╭─ Data

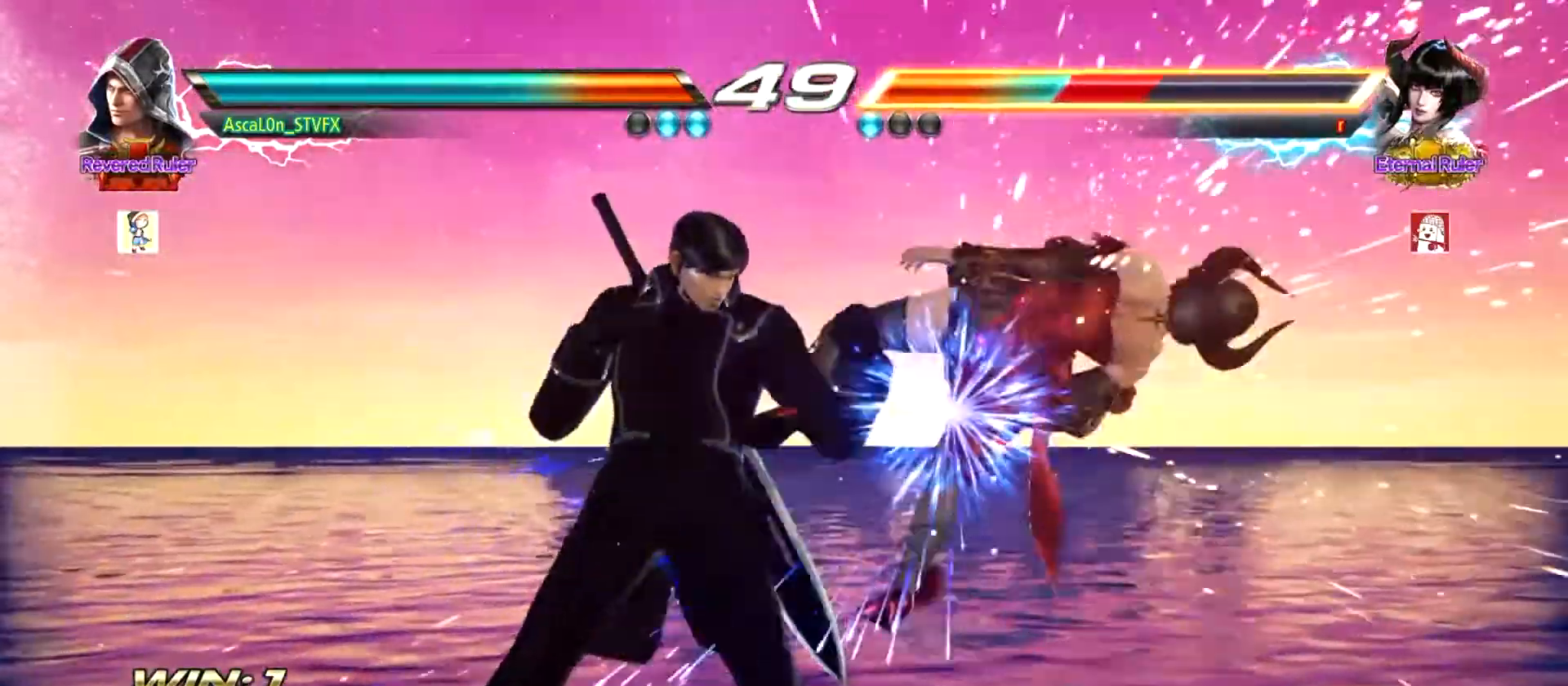
{"buttons": ["SQUARE"], "left_stick": "left", "events": [[33, "left_stick", "down-right"], [83, "SQUARE", "down"], [217, "SQUARE", "up"], [234, "TRIANGLE", "down"], [300, "left_stick", "left"], [334, "SQUARE", "down"], [334, "TRIANGLE", "up"], [367, "SQUARE", "up"], [484, "SQUARE", "down"]]}
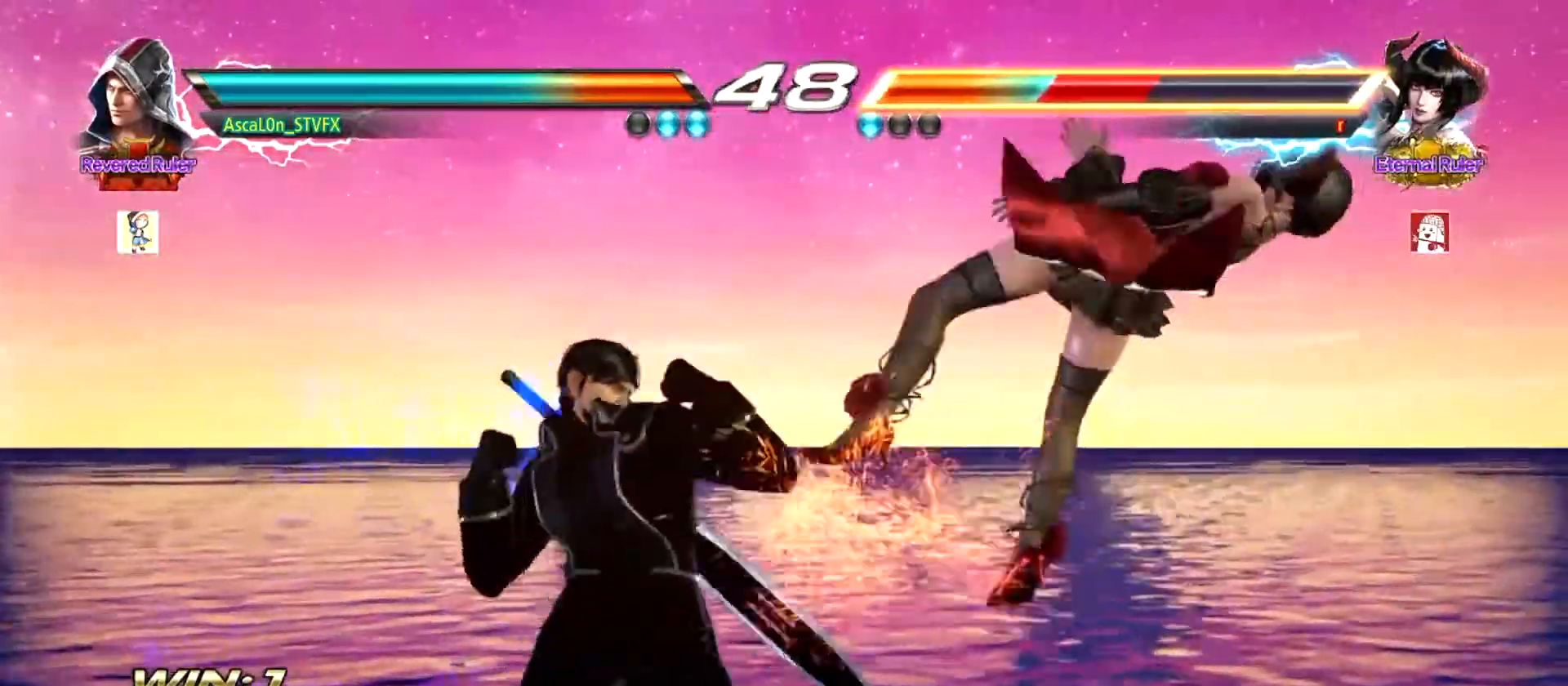
{"buttons": ["CROSS"], "left_stick": "right", "events": [[50, "SQUARE", "up"], [351, "left_stick", "center"], [401, "left_stick", "right"], [434, "CROSS", "down"]]}
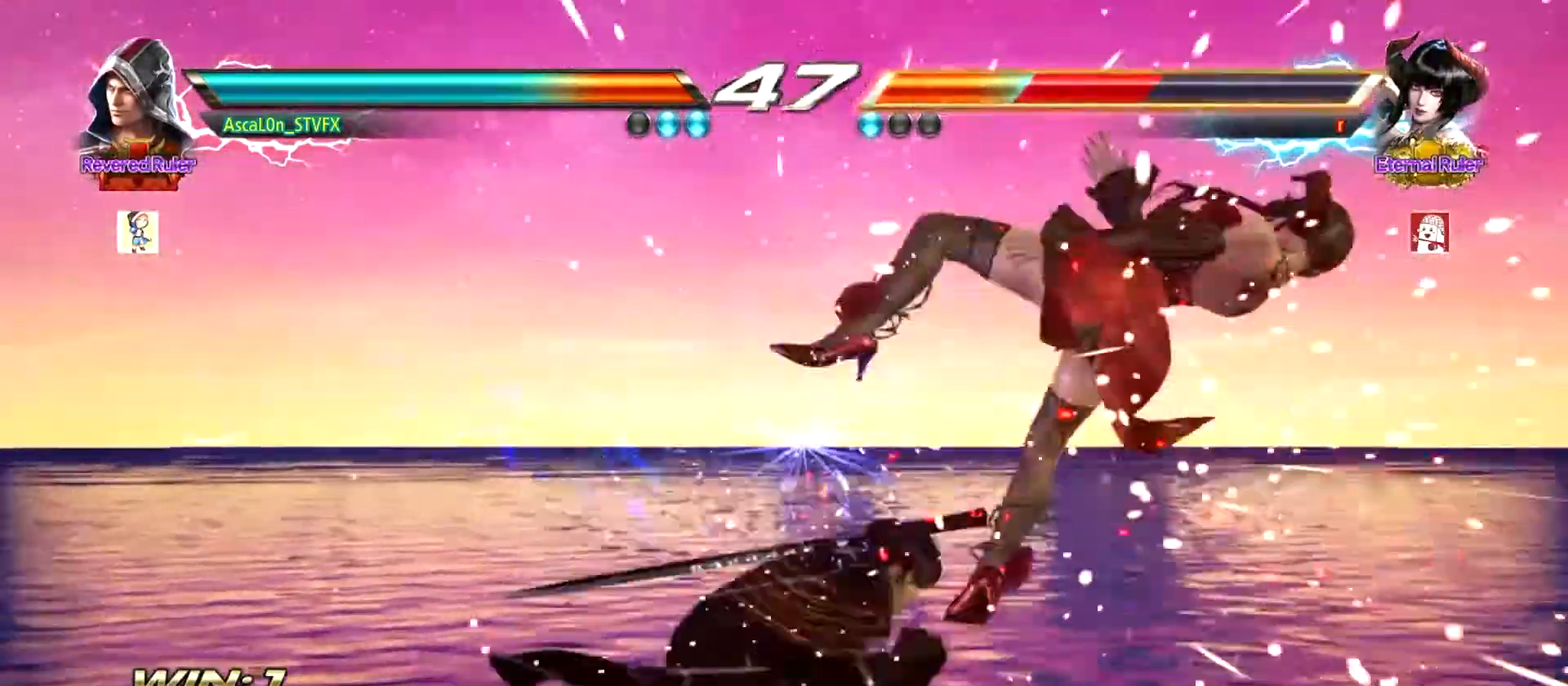
{"buttons": ["CROSS"], "left_stick": "right", "events": [[67, "TRIANGLE", "down"], [83, "TRIANGLE", "up"]]}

╰─

=== Task ===
Output nothing but an exact retyping of the material, pictures excluded.

=== Solved exercise ===
{"buttons": ["SQUARE"], "left_stick": "left", "events": [[33, "left_stick", "down-right"], [83, "SQUARE", "down"], [217, "SQUARE", "up"], [234, "TRIANGLE", "down"], [300, "left_stick", "left"], [334, "SQUARE", "down"], [334, "TRIANGLE", "up"], [367, "SQUARE", "up"], [484, "SQUARE", "down"]]}
{"buttons": ["CROSS"], "left_stick": "right", "events": [[50, "SQUARE", "up"], [351, "left_stick", "center"], [401, "left_stick", "right"], [434, "CROSS", "down"]]}
{"buttons": ["CROSS"], "left_stick": "right", "events": [[67, "TRIANGLE", "down"], [83, "TRIANGLE", "up"]]}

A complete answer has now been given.